Academic background
- Alma mater: Massachusetts Institute of Technology (Ph.D., 2010)
- Doctoral advisors: David Laibson Drazen Prelec

Academic work
- Discipline: Behavioral economics Microeconomics
- Institutions: New York University

= David Cesarini =

American economist

David Alexander Cesarini is an associate professor in the Department of Economics & Center for Experimental Social Science at New York University, a Faculty Research Fellow at the National Bureau of Economic Research, as well as affiliated researcher at the Research Institute for Industrial Economics (IFN). He is an empirically oriented economist with interests in social-science genetics, applied microeconomics and behavioral economics—especially known for his research in genoeconomics and the heritability of economic behaviors and attitudes, such as investing decisions and confidence.

His early work on genetics and social science applied methods from behavior genetics to various economic outcomes. These studies sought to infer the role of genetic factors by contrasting the resemblance of different kinships (usually twins—e.g., Cesarini et al. 2009). In recent years, his attention has gradually shifted towards applications with molecular genetic data.

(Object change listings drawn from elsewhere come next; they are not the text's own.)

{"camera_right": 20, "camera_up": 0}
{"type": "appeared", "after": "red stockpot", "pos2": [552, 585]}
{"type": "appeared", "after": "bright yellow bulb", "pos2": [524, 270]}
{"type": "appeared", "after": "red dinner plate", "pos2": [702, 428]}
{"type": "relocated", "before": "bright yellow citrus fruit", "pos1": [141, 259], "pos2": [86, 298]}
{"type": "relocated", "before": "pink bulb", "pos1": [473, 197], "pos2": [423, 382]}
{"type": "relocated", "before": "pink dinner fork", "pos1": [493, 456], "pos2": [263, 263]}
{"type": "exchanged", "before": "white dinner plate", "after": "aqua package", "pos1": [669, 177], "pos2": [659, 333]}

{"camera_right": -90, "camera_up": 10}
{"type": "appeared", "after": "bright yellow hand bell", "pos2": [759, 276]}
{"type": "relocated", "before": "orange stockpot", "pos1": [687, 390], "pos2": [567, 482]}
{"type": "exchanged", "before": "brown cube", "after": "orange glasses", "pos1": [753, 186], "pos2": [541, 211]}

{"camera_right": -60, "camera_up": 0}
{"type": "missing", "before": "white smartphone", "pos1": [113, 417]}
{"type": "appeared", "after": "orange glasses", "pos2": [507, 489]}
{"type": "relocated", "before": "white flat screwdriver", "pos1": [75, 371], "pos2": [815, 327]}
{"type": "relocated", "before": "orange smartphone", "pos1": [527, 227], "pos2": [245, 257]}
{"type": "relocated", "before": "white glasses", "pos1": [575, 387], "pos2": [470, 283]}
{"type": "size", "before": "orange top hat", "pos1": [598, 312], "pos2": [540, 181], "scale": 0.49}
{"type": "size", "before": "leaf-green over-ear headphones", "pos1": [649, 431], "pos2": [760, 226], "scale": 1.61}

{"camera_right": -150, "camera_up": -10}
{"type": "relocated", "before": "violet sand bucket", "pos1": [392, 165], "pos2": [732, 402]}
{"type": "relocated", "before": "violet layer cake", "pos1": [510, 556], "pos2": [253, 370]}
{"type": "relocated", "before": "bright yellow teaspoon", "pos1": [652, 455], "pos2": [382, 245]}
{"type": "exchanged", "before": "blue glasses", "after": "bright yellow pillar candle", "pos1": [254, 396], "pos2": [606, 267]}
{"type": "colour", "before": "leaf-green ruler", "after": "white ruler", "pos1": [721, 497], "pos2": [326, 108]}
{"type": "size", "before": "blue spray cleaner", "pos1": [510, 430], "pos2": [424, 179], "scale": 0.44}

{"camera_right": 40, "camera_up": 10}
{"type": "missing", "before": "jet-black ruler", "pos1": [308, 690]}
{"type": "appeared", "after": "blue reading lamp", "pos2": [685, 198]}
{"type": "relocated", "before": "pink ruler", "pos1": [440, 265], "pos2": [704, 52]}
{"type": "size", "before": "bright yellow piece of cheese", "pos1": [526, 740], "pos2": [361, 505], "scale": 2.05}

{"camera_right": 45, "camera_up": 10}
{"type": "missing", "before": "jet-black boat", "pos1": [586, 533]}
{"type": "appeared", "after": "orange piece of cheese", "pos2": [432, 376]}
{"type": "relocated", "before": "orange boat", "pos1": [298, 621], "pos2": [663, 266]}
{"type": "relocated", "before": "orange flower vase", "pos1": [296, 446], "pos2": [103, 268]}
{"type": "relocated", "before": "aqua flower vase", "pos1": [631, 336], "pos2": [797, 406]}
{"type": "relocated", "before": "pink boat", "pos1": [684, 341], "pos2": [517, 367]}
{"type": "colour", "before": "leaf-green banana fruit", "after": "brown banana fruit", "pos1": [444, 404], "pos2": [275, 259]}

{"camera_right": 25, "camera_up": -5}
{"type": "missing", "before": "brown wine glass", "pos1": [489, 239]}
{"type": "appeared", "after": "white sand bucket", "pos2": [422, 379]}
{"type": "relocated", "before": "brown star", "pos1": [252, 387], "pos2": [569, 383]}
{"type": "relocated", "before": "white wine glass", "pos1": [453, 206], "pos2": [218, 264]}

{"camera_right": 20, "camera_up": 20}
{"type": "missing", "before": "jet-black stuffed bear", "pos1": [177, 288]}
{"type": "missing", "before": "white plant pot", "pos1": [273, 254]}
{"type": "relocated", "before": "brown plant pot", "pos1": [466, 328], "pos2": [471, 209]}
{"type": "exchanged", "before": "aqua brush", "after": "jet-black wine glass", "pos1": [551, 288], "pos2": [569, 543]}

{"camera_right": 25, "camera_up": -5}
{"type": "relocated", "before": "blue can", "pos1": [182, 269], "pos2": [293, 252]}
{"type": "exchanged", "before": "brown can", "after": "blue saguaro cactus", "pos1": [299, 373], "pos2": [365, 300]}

Much of his current research in social-science genetics is conducted under the auspices of the Social Science Genetic Association Consortium (SSGAC), a research infrastructure he co-founded to facilitate rigorous genetic association studies of behavioral and social-science outcomes—such as dietary intake, educational attainment, health behaviors, risk preferences and subjective well-being.

Outside of genetics, Cesarini works on a broad range of questions in applied microeconomics and behavioral economics. In collaboration with two IFN-affiliated researchers, Erik Lindqvist and Robert Östling, he helped instigate a research program on the causal impact of wealth on economic and behavioral outcomes. These studies all leverage the randomized assignment of lottery prizes in a large sample of Swedish lottery players who have been matched to government records with information about health, labor supply, crime, marriage, and fertility and a host of other variables. The large and rich data set is an unusually valuable resource for making credible inferences about the causal impact of wealth. To date, the data assembled by the research team have used to study health-care utilization, mortality and child development (Cesarini et al. 2016), labor supply (Cesarini et al. 2017), subjective health (Östling, Cesarini, and Lindqvist 2020), subjective well-being (Lindqvist, Östling, and Cesarini 2020) as well as stock market participation (Briggs et al. 2020).